Azure PostgreSQL

PostgreSQL Change Data Capture Setup on Azure with Streamkap

Prerequisites

  • PostgreSQL version ≥ 10.x
  • PostgreSQL logical replication enabled on the primary database
  • Connection details
  • Streamkap user and role

Granting Privileges

It's recommended to create a separate user and role for Streamkap to access your PostgreSQL database. Below is an example script that does that. You can modify it to suit your security policies.

-- Replace { ... } placeholders as required
CREATE USER streamkap_user PASSWORD '{password}';

-- Create a role for Streamkap
CREATE ROLE streamkap_role REPLICATION LOGIN;
GRANT streamkap_role TO streamkap_user;

-- Grant Streamkap permissions on the database, schema and all tables to capture
GRANT CREATE ON DATABASE "{database}" TO streamkap_role;
GRANT CREATE, USAGE ON SCHEMA "{schema}" TO streamkap_role;
GRANT SELECT ON ALL TABLES IN SCHEMA "{schema}" TO streamkap_role;
ALTER DEFAULT PRIVILEGES IN SCHEMA "{schema}" GRANT SELECT ON TABLES TO streamkap_role;

Enable Snapshots

You will need to create the table in the source database and give permissions to the streamkap_role. Streamkap will use this collection for managing snapshots.

This table can exist in a different schema (on the same database) to the schema Streamkap captures data from.

❗️

Please create the signal table with the name streamkap_signal. It will not be recognised if given another name.

CREATE TABLE streamkap_signal (
  id VARCHAR(255) PRIMARY KEY, 
  type VARCHAR(32) NOT NULL, 
  data VARCHAR(2000) NULL
);

GRANT SELECT, UPDATE, INSERT ON streamkap_signal TO streamkap_role;

Enabling Logical Replication

🚧

WAL logs and database storage

Ensure that your database server has ample free space for logical replication to maintain the logs or you may face an interruption to your database. We delete the logs as we process but you should ensure you have ample space

Set the Azure replication support to logical. You can use the Azure CLI or the Azure Portal to configure this.
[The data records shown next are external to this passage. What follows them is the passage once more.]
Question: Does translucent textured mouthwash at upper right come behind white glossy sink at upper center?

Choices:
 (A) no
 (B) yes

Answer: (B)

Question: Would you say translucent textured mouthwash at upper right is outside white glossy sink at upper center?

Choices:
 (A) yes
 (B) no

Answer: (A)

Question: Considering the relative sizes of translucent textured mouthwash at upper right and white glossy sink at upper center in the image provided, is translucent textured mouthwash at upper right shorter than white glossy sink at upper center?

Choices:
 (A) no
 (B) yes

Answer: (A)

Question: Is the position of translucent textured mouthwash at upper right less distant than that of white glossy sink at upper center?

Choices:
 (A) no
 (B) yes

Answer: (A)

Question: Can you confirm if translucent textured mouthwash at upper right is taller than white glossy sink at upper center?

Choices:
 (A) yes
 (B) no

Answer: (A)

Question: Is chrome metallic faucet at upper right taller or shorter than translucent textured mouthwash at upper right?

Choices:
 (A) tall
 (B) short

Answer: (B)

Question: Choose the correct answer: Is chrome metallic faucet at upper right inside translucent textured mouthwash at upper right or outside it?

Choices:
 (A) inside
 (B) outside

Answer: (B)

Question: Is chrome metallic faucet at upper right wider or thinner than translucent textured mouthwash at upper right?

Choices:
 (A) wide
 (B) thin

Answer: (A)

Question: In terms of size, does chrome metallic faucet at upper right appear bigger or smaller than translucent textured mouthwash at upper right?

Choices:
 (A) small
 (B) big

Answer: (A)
Here's an example script to do that.

# Replace { ... } placeholders as required

az postgres server configuration set --resource-group {group} --server-name {server} --name azure.replication_support --value logical
az postgres server restart --resource-group {group} --name {server}

Consider Access Restrictions

Setup PostgreSQL Connector in Streamkap

  • Go to Sources and click Create New
  • Input
    • Name for your Connector
    • Hostname
    • Port (Default 5432)
    • Username (Username you chose earlier, our scripts use streamkap_user)
    • Password
    • Signal Table Schema - Streamkap will use a collection in this schema to manage snapshots e.g. public. See Enable Snapshots for more information
    • Database Name
    • Replication Slot Name (Default streamkap_pgoutput_slot)
    • Publication Name (Default streamkap_pub)
    • Advanced Parameters
      • Snapshot Mode (Default When Needed) See PostgreSQL Snapshot Modes for more information
      • Represent Binary Data As (Default bytes)
      • Snapshot Chunk Size (Default 1024) - This is the number of rows read at a time when snapshotting. This is a low safe value. As a guide, if you have 100m + rows of data you may want to move this to 5120. If you have 1bn then a higher number still will allow you to backfill faster.
      • Max Batch Size (Default 2048) - A value that specifies the maximum size of each batch of events that the connector processes. Only increase if experiencing lag
    • Add Schemas/Tables. Can also bulk upload here. The format is a simple list of each schema or table per row saved in csv format without a header.
    • Click Save
      The connector will take approximately 1 minute to start processing data.